**Your task:** From the data that follows, set down exactly the lines from the one with "[18] Glover GH." through the one with "[23] Valentin S, Licka", counting both. Pictures stay out.

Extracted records
+-------+

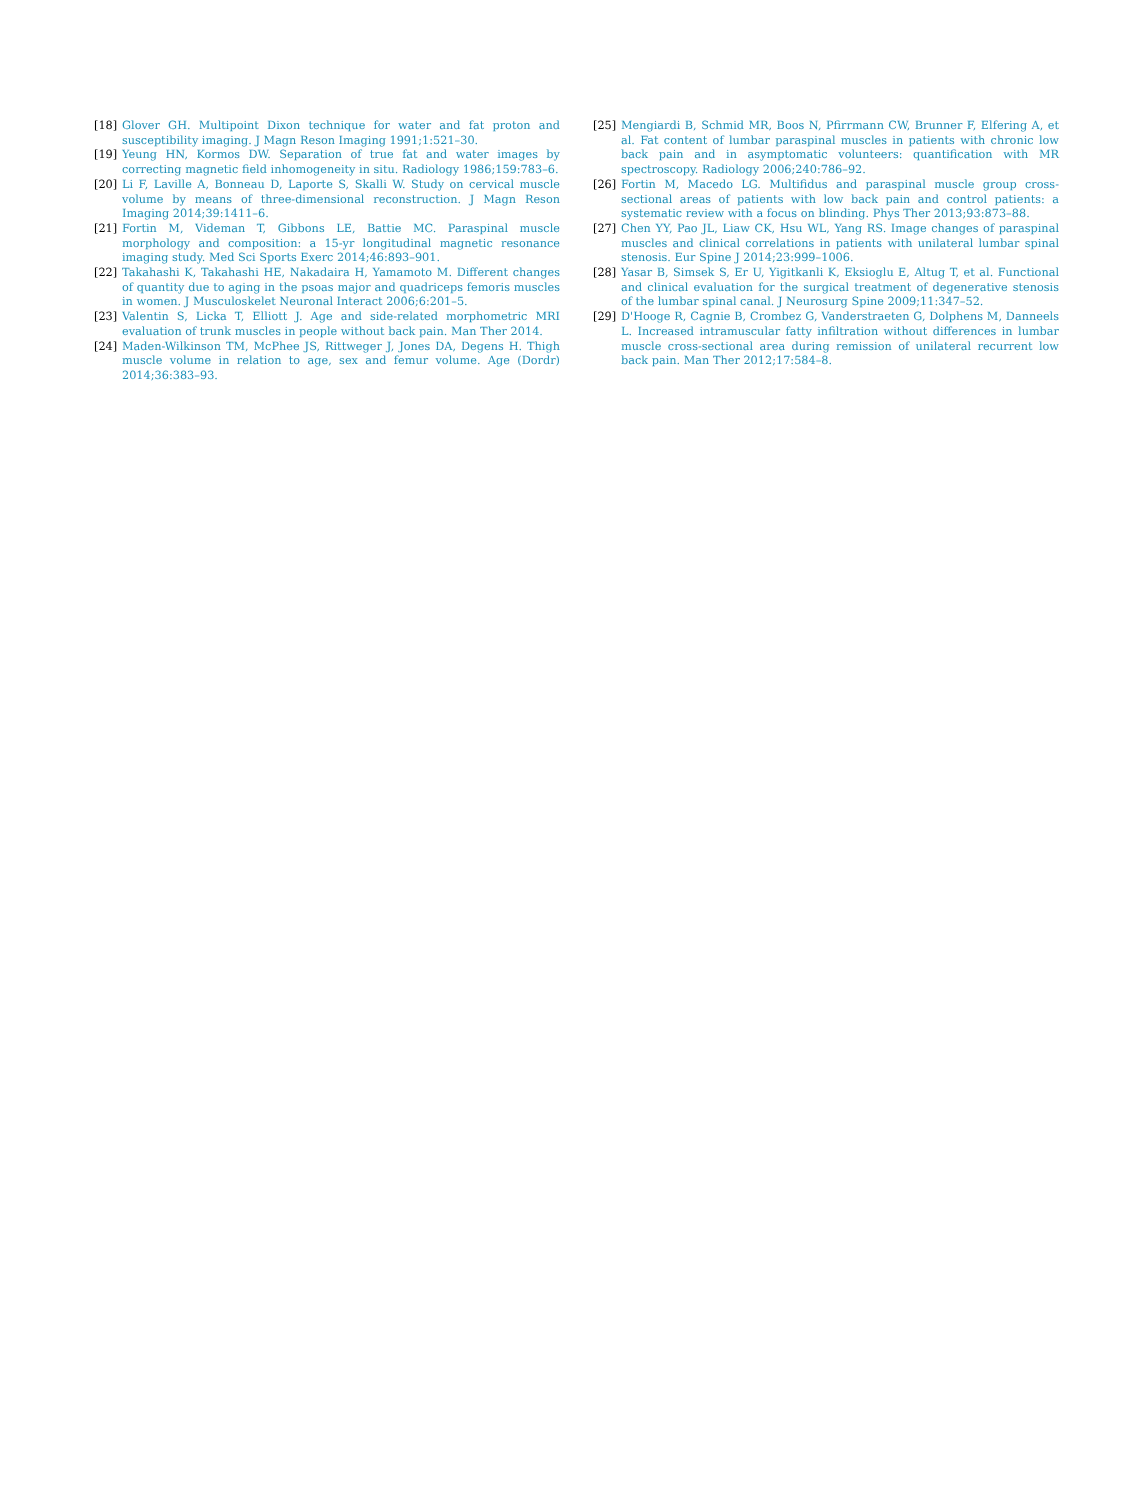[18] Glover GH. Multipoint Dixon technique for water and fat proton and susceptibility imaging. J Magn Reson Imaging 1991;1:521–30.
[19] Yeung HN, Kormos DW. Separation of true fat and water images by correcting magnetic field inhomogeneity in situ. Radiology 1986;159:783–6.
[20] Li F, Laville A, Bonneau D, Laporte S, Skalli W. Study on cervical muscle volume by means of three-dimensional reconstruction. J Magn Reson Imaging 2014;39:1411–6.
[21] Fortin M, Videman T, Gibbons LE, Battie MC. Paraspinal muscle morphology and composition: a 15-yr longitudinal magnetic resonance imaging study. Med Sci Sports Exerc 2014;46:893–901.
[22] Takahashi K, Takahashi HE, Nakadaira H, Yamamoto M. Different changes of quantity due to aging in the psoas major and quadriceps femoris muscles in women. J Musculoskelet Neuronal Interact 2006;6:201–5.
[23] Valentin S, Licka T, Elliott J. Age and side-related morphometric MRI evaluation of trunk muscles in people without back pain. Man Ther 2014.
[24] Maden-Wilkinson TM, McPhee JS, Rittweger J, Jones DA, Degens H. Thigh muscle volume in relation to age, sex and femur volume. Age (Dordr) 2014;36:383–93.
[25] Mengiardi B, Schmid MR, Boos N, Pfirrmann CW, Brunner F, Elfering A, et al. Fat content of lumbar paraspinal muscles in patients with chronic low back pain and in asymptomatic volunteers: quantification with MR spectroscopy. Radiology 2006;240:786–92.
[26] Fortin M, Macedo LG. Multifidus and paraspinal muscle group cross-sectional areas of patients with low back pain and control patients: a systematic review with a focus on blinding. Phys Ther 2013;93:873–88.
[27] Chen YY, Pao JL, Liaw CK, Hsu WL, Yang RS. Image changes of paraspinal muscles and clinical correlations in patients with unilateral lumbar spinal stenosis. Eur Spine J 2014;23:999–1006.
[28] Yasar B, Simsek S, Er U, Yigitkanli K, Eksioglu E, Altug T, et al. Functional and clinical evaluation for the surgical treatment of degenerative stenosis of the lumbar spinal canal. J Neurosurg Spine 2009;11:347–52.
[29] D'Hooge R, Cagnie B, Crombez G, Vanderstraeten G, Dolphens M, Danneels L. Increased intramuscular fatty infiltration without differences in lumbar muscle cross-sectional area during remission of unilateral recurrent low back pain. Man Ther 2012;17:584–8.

+-------+

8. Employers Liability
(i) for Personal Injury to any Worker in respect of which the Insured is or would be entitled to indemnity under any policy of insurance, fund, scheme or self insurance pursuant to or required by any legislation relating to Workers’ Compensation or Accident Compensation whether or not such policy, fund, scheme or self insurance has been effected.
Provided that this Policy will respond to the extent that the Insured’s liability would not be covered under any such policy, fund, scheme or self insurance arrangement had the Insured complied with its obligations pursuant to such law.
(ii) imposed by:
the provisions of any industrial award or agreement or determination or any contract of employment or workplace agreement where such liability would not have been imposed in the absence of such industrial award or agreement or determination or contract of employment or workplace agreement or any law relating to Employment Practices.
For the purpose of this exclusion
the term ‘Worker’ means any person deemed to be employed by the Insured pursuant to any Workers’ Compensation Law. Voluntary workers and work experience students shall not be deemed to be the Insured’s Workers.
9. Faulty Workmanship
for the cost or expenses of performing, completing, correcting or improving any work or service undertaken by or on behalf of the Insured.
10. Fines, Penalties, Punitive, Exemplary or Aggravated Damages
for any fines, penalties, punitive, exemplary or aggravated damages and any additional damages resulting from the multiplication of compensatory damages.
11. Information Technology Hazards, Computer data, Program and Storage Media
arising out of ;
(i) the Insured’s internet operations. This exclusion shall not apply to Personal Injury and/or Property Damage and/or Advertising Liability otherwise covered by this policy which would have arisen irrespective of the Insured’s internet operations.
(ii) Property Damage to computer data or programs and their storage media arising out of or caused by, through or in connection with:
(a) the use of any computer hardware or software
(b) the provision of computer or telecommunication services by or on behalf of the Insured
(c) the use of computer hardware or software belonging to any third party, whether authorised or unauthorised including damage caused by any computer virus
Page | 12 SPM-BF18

+-------+

**Exercise answer:**
[18] Glover GH. Multipoint Dixon technique for water and fat proton and susceptibility imaging. J Magn Reson Imaging 1991;1:521–30.
[19] Yeung HN, Kormos DW. Separation of true fat and water images by correcting magnetic field inhomogeneity in situ. Radiology 1986;159:783–6.
[20] Li F, Laville A, Bonneau D, Laporte S, Skalli W. Study on cervical muscle volume by means of three-dimensional reconstruction. J Magn Reson Imaging 2014;39:1411–6.
[21] Fortin M, Videman T, Gibbons LE, Battie MC. Paraspinal muscle morphology and composition: a 15-yr longitudinal magnetic resonance imaging study. Med Sci Sports Exerc 2014;46:893–901.
[22] Takahashi K, Takahashi HE, Nakadaira H, Yamamoto M. Different changes of quantity due to aging in the psoas major and quadriceps femoris muscles in women. J Musculoskelet Neuronal Interact 2006;6:201–5.
[23] Valentin S, Licka T, Elliott J. Age and side-related morphometric MRI evaluation of trunk muscles in people without back pain. Man Ther 2014.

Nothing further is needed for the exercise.